Process of pipelining is becoming a common feature in modern processor (Davidson
et al., 1975). Today’s processor uses pipelining to achieve Instruction Level Parallelism (ILP) (Forsell, 1996). Pipelining is the technique of partitioning the instruction execution process. It is invented to speed up the execution of instructions, (Flynn, 1995; and Martti Forsell, 1997). To speed up the execution of instructions pipelining takes the approach of partitioning the given instruction into many smaller autonomous but interconnected subinstructions (pieces) and allocates separate dedicated hardware to each subinstruction (piece). These separate dedicated hardwares are termed as pipe stages (Kogge, 1981). Generally, a pipelined processor has five pipe stages, namely, load (L), decode (D), fetch (F), execute (E) and write (W) (Soliman, 2013).
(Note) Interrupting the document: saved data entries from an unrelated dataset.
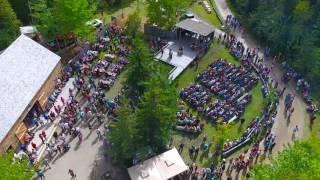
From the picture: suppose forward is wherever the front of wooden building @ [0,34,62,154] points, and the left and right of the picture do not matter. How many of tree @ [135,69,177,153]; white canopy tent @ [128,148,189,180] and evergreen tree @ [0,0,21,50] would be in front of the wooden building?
2

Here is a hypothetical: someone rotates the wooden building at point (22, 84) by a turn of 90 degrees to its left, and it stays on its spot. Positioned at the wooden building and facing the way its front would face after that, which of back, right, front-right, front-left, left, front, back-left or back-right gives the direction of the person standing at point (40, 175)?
back-right

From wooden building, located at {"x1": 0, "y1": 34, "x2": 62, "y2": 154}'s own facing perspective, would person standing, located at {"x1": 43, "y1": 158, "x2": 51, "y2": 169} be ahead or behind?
ahead

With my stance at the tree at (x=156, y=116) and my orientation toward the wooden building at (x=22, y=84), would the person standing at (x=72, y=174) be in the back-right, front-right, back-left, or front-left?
front-left

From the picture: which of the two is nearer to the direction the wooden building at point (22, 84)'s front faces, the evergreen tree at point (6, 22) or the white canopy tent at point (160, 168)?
the white canopy tent

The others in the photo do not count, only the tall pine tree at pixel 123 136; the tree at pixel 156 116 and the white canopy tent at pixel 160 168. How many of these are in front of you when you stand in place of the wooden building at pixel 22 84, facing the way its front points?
3

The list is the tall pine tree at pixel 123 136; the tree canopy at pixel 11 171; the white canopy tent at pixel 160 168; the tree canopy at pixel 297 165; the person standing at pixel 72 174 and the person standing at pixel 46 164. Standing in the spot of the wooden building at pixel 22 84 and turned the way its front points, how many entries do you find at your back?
0

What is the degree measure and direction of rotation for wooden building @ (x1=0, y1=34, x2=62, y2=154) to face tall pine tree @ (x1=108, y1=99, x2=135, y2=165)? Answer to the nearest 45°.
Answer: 0° — it already faces it

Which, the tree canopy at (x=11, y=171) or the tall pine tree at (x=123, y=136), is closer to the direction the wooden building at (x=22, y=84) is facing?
the tall pine tree

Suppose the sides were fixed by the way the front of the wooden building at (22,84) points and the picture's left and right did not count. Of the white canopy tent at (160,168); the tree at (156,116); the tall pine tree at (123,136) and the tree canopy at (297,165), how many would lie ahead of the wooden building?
4

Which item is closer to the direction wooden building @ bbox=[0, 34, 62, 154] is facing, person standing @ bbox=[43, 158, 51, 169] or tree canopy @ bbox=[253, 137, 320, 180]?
the tree canopy

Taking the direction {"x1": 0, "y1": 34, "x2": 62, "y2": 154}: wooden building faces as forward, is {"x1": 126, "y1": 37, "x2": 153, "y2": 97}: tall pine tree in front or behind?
in front

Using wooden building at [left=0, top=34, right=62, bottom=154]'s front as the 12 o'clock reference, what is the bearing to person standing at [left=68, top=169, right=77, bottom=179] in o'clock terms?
The person standing is roughly at 1 o'clock from the wooden building.

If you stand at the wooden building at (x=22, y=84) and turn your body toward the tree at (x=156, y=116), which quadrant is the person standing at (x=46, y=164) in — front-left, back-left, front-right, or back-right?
front-right

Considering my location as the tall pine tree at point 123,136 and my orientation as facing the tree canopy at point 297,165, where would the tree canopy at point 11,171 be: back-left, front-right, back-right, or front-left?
back-right

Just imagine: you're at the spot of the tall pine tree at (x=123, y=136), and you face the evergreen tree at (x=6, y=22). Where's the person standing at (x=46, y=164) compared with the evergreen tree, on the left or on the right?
left

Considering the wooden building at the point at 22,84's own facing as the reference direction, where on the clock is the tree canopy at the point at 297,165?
The tree canopy is roughly at 12 o'clock from the wooden building.

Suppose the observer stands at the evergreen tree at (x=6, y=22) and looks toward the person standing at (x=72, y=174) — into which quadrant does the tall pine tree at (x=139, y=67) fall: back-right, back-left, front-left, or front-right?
front-left

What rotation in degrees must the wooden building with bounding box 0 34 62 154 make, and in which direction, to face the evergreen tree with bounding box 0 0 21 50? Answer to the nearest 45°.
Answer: approximately 135° to its left

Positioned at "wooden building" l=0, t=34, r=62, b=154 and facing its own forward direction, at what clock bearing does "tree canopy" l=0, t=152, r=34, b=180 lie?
The tree canopy is roughly at 2 o'clock from the wooden building.
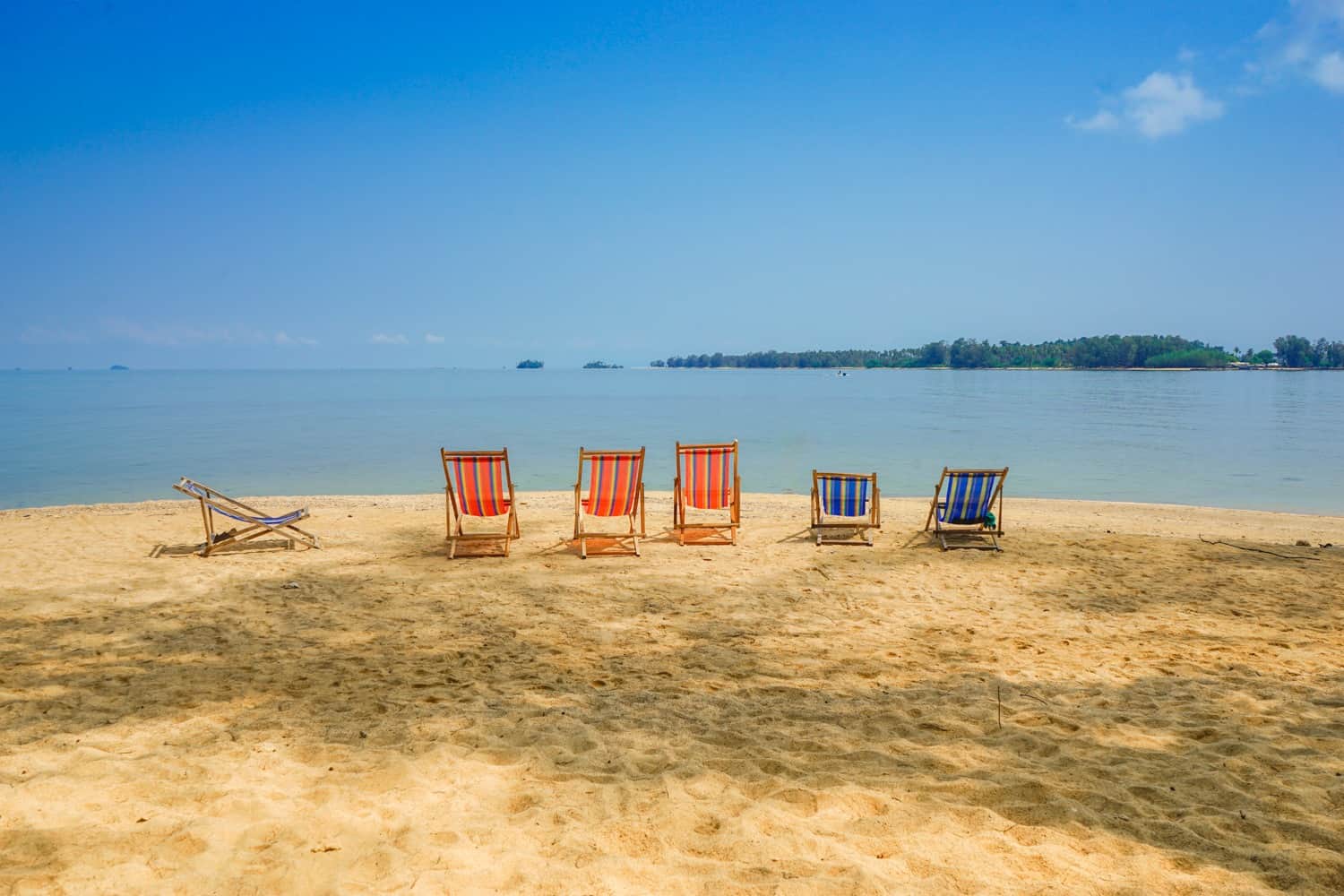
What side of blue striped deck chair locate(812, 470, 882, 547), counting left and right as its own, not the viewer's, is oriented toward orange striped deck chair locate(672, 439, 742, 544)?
left

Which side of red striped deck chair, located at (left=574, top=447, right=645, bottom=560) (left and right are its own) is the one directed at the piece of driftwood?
right

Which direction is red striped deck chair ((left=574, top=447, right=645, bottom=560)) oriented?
away from the camera

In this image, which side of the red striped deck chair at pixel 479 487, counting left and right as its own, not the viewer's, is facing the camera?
back

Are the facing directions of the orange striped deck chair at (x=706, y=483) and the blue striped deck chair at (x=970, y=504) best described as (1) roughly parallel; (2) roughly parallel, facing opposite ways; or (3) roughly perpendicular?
roughly parallel

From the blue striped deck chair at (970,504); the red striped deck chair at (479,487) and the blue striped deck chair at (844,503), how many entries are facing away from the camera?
3

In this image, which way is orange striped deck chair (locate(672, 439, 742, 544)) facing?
away from the camera

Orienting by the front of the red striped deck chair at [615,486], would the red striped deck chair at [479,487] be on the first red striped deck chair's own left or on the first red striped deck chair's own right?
on the first red striped deck chair's own left

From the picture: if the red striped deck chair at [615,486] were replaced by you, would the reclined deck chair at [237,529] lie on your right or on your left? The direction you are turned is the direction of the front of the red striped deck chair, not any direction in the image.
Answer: on your left

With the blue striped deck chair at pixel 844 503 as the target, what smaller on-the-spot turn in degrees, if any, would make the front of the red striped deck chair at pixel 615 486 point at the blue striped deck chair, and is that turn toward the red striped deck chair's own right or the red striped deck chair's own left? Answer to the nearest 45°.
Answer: approximately 90° to the red striped deck chair's own right
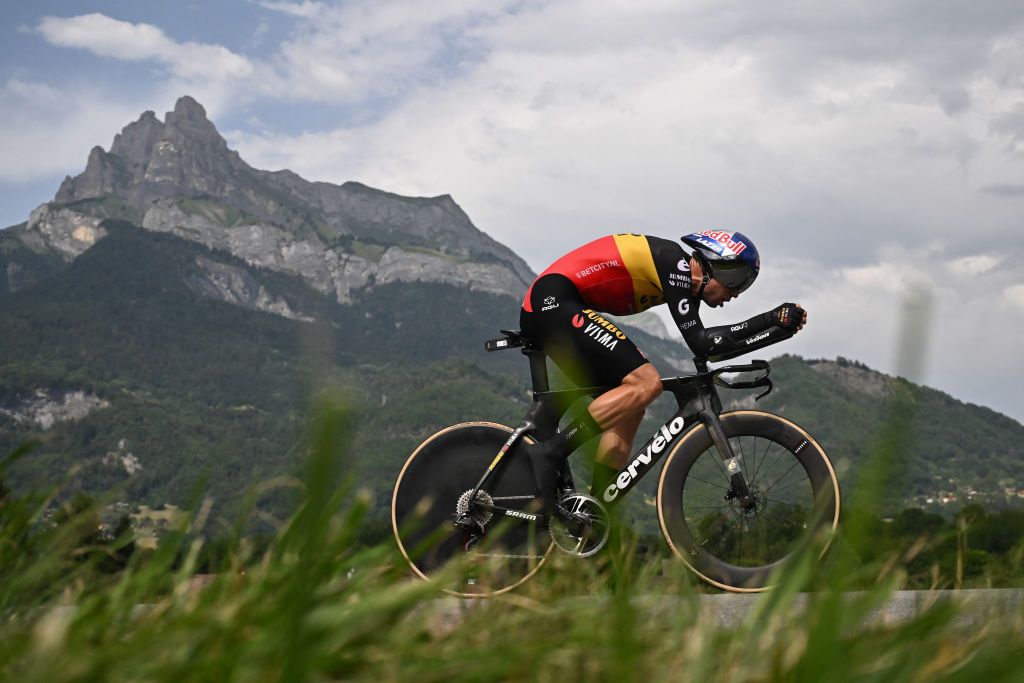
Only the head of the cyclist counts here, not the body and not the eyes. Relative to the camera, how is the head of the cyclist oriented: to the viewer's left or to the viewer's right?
to the viewer's right

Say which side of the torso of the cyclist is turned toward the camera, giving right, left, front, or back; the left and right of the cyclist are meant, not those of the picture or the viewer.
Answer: right

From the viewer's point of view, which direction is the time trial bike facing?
to the viewer's right
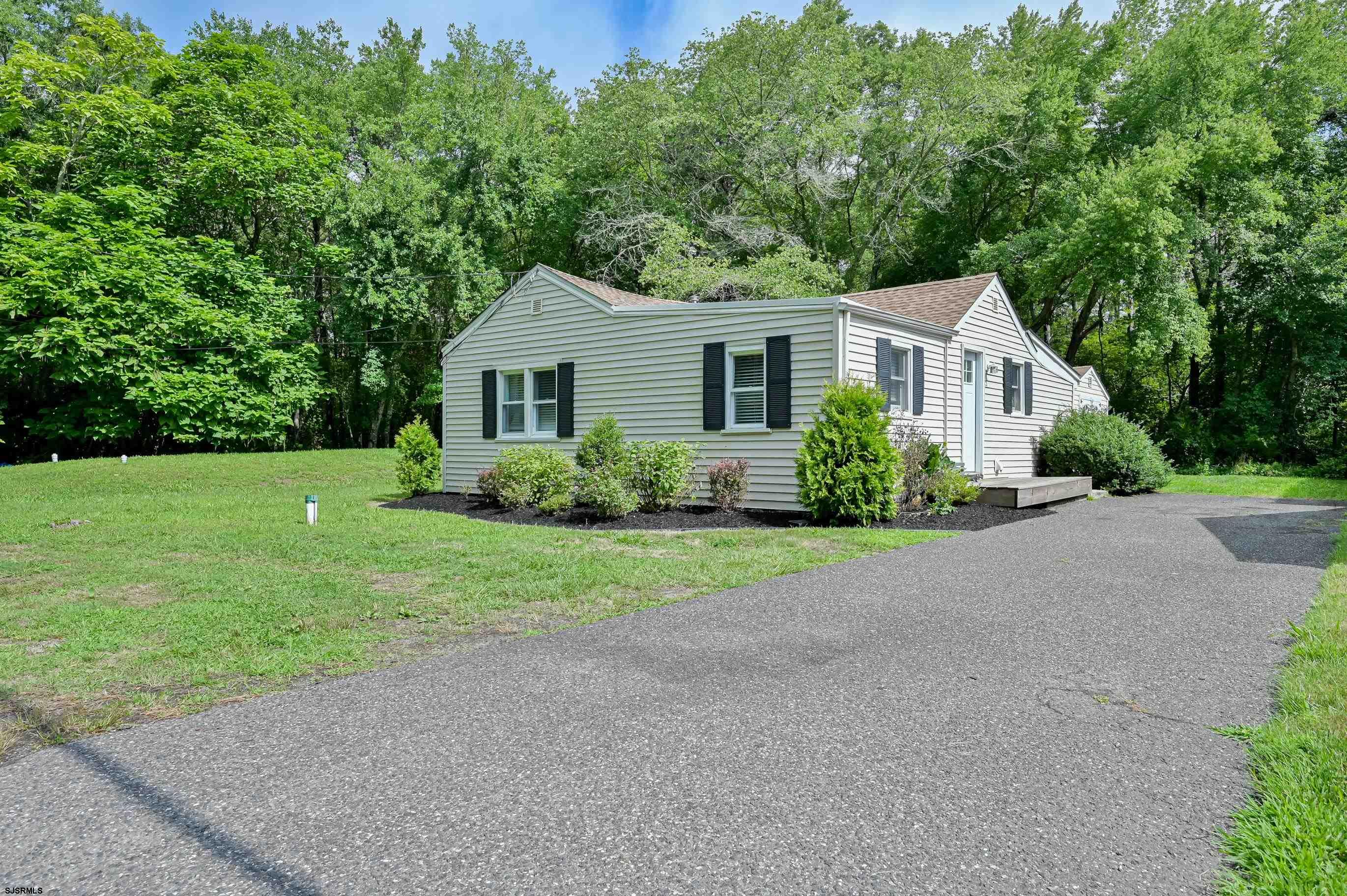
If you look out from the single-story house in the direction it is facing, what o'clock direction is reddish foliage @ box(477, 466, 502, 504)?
The reddish foliage is roughly at 4 o'clock from the single-story house.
In the first stage, instruction is loaded into register from cache or main memory depending upon the value of Program Counter (PC). In the second stage, loaded instruction is decoded. Here decoding means knowing the behavior, operands, addressing modes of the loaded instruction and identifying the needed resources for next pipe stages. In the third stage, fetching of data (operands or operand’s value) takes place and also reservation of resources is done. Instruction is executed in the fourth stage, and finally, in the last stage, the result is written back into the memory (Hwang, 2001; Kim and Kim, 2005; and Saravanan et al., 2015). There
are mainly five types of instruction pipelines—scalar, superscalar, super pipeline,
under pipeline and super scalar super pipeline. Scalar pipelining is also known
as simple pipeline or base pipeline. In scalar pipeline, one instruction is issued per clock cycle and only one instruction is completed in each clock cycle (Jouppi and
Wall, 1989; Johnson, 1989; and Steven et al., 1997).